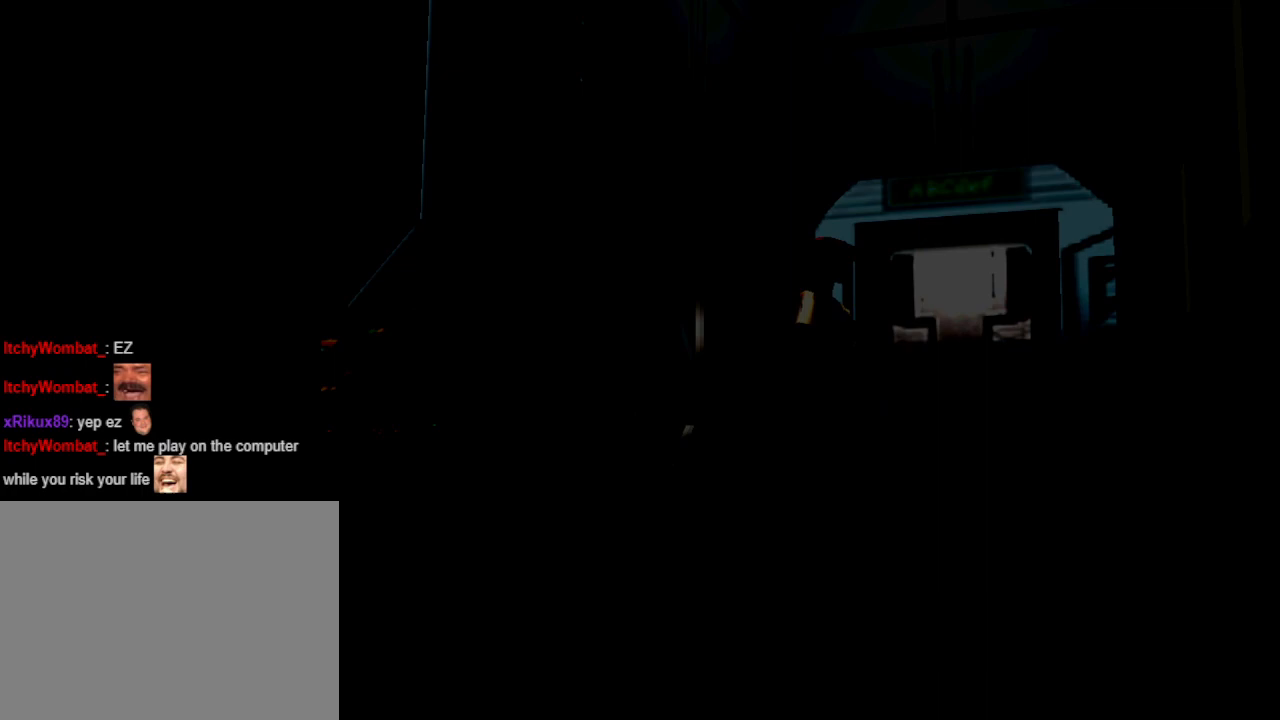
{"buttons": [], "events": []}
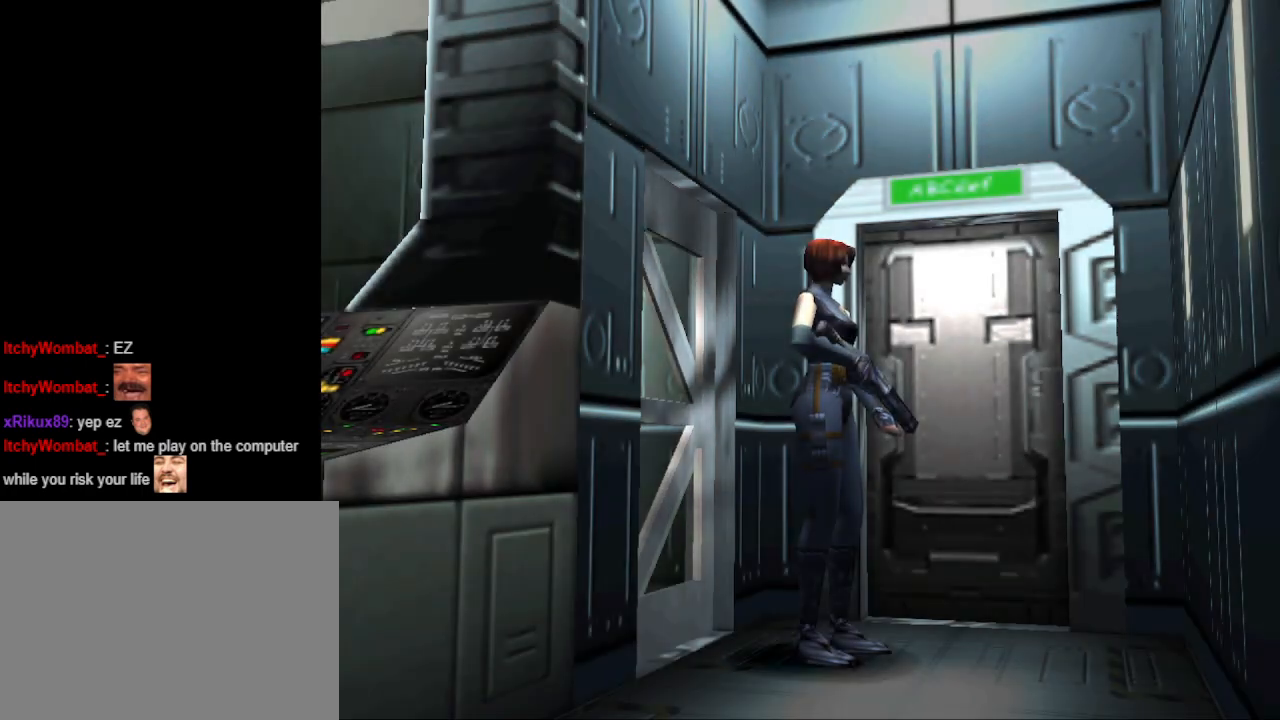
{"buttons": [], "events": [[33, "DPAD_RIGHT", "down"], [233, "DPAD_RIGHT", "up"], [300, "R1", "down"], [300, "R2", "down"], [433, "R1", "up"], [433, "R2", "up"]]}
###
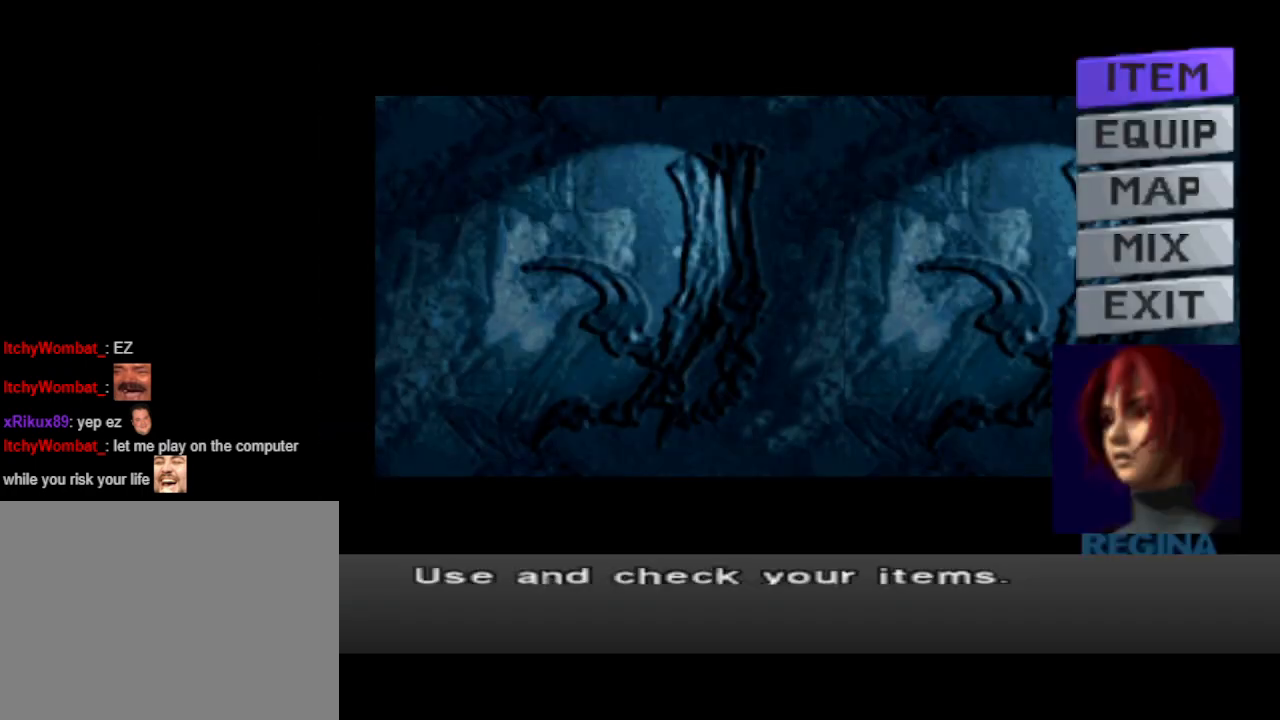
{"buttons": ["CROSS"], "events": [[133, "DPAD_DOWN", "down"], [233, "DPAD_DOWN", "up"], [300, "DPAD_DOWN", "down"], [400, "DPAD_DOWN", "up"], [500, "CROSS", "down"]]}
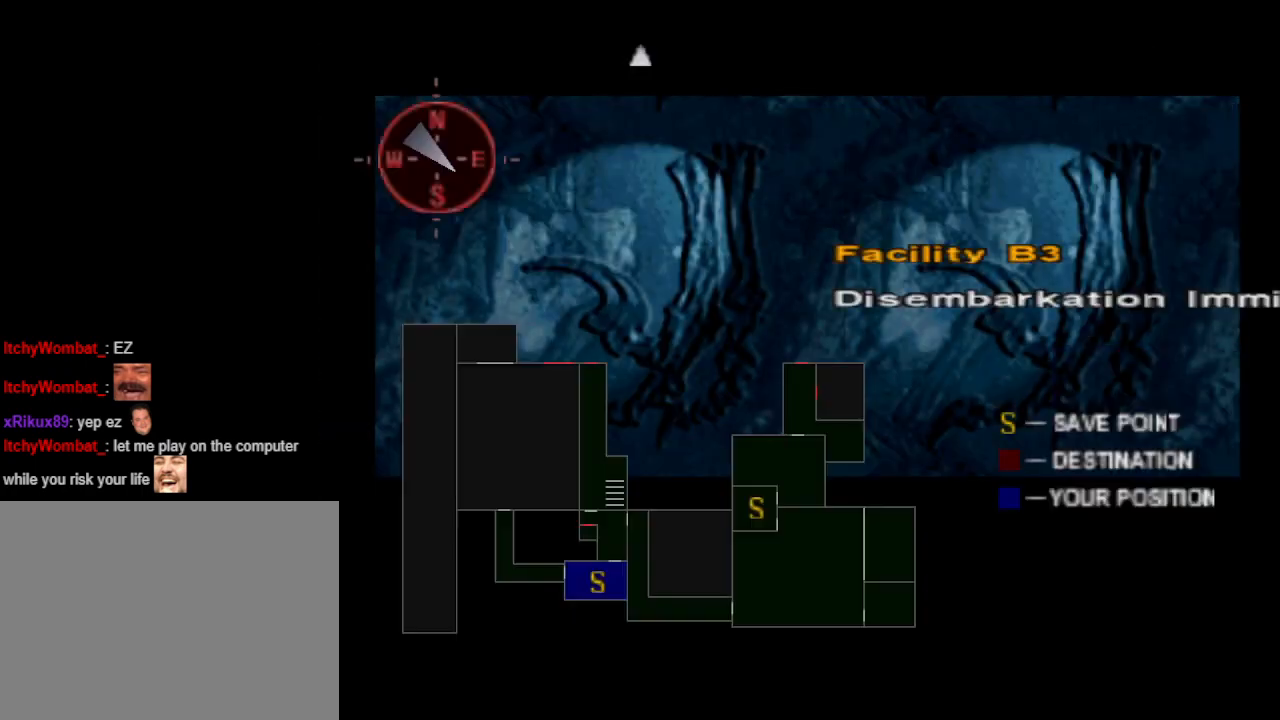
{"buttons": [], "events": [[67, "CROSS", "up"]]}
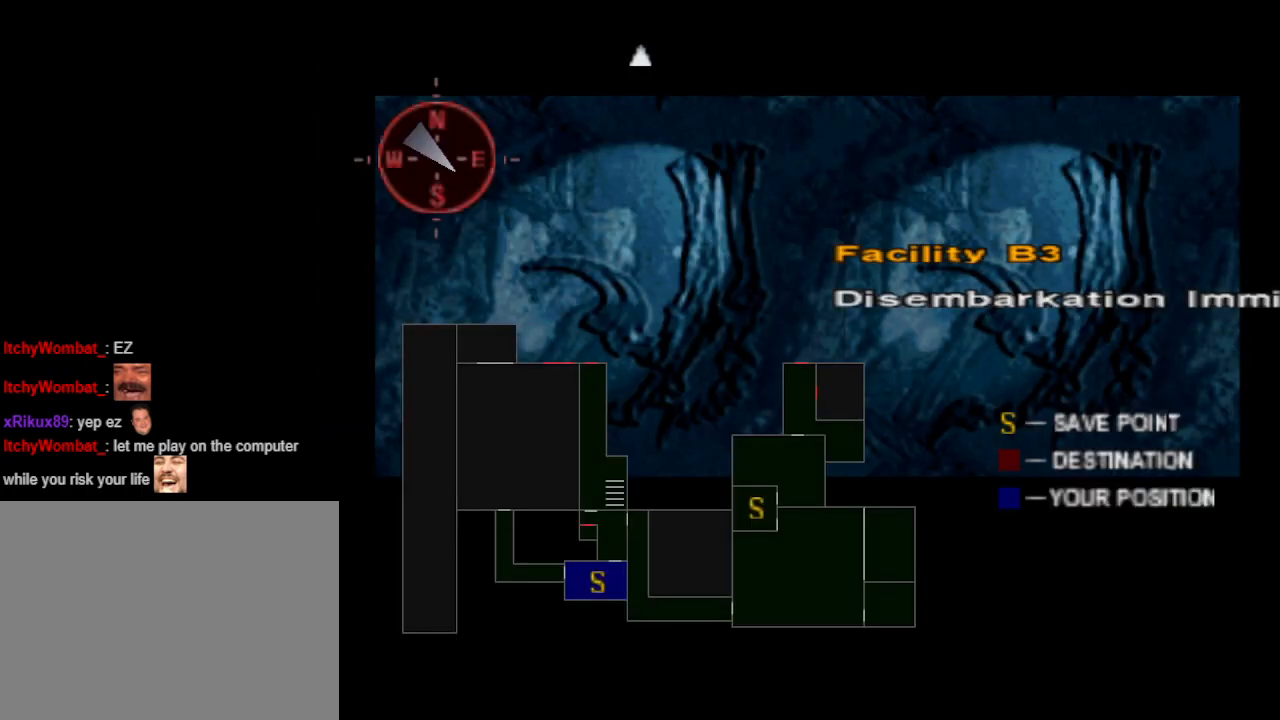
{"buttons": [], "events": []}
###
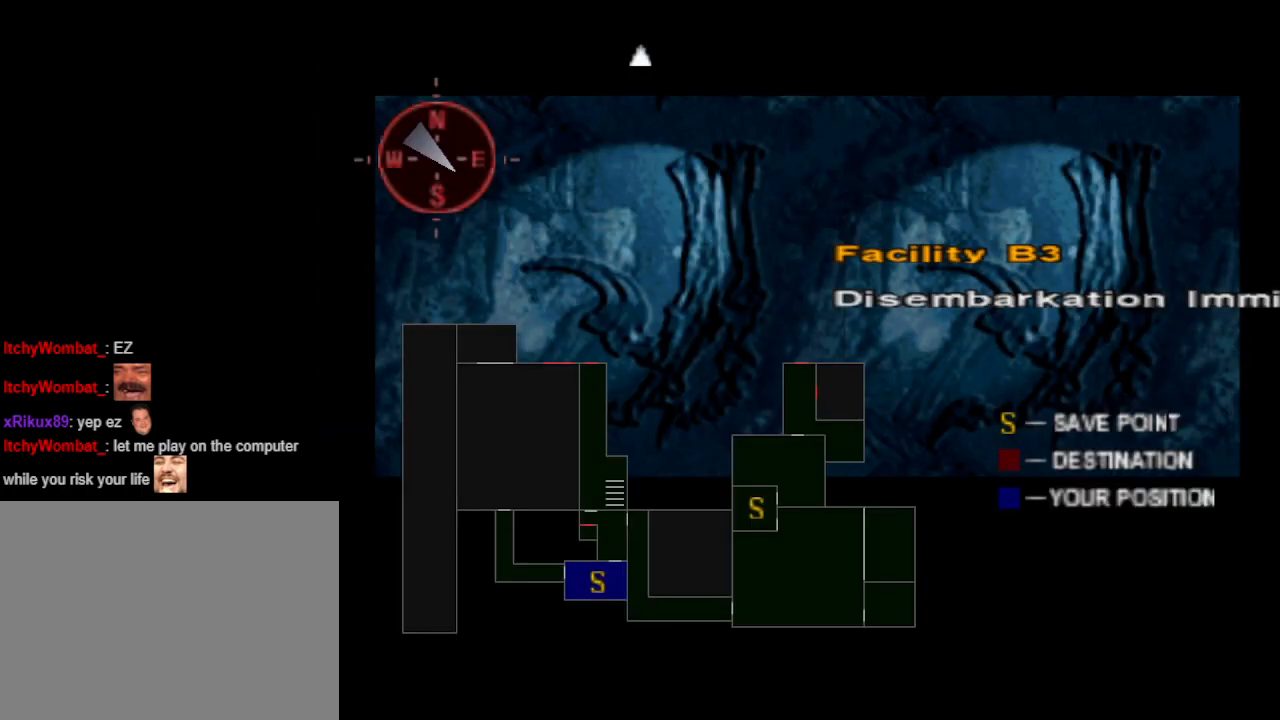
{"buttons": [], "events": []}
###
(Action item)
Search the data for the string "down" and copy out every line where it is found.

(Result)
{"buttons": [], "events": [[33, "DPAD_RIGHT", "down"], [233, "DPAD_RIGHT", "up"], [300, "R1", "down"], [300, "R2", "down"], [433, "R1", "up"], [433, "R2", "up"]]}
{"buttons": ["CROSS"], "events": [[133, "DPAD_DOWN", "down"], [233, "DPAD_DOWN", "up"], [300, "DPAD_DOWN", "down"], [400, "DPAD_DOWN", "up"], [500, "CROSS", "down"]]}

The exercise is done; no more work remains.